Row over nappies for cart horses raises a stink
Horse-drawn carts have been banned from an Irish national park in a row over drivers refusing to fit them with dung-catching devices.
In a statement last Tuesday (July 14) announcing the decision, the NPWS said: "An unfortunate consequence of such a high volume of horses frequenting the park is that the roadways are consistently fouled with horse dung and has for a long time, been a concern from the point of view of environmental, health and safety, aesthetic and tourism grounds.
"It should be noted that the majority of visitors to the park navigate the roads by foot and as result of the horse dung on the roads, the NPWS has received numerous complaints."
The dung deal sparked protests from drivers or 'jarveys', who picketed the main entrance to the park in County Kerry.
But, the NPWS says since June it has repeatedly reminded them they must use dung catchers but that they had "shown an unwillingness to cooperate" with the new licence requirements.
"This decision was taken as none of the jaunting cars hold a valid permit which requires the use of dung catchers to operate within the park which means that jarveys are operating illegally," said the statement.

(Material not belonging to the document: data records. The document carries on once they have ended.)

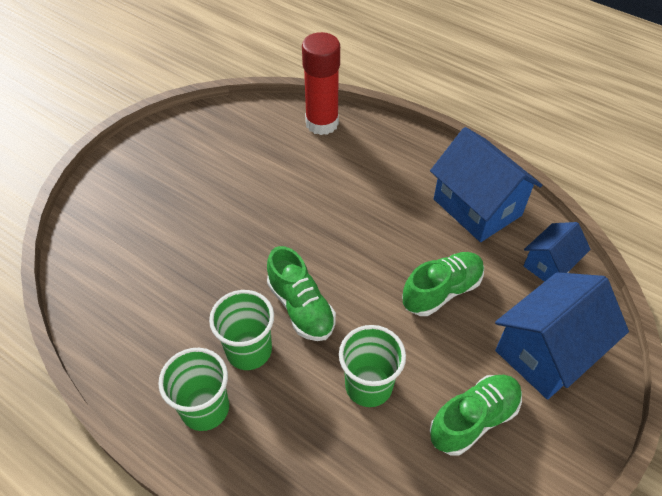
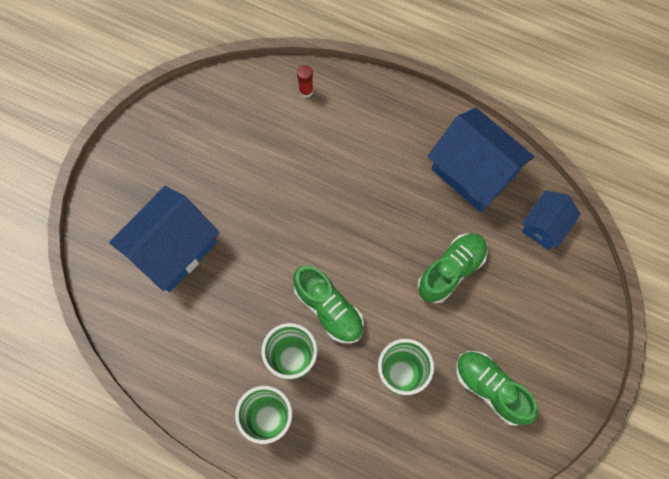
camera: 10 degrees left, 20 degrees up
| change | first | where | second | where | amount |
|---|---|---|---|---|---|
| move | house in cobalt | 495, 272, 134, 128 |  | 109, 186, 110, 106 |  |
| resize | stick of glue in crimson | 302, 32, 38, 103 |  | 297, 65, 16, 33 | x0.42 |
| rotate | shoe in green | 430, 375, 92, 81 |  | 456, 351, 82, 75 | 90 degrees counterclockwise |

Up to 66 jaunting cars - a light two-wheeled sprung cart - ply their trade in the park along 15 kilometres of roads, which the NPWS points are maintained at taxpayers' expense.
Now, the wheels have come off 18 months of consultation with the jarveys, who argue the dung catchers will unbalance the carriages and horses.
Paul Tangney, who has operated jaunting carriages in the park for 25 years, voiced anger over the decision.
He said: "This is devastating. This is a national disgrace and we are very, very upset over it.
"We're going to lose contracts, Killarney is going to lose money over it because tourists won't bother coming to Killarney. It's safety reasons. It's just too dangerous to do it."
The NPWS says the dung catcher's work and are safe and are used internationally 'from Vienna to Vancouver'.
It says it has taken the action as a "last resort" and called on the jarveys to 'own up to their responsibilities'.
Each year, more than a million visitors flock to the picture postcard park, which remains open to visitors.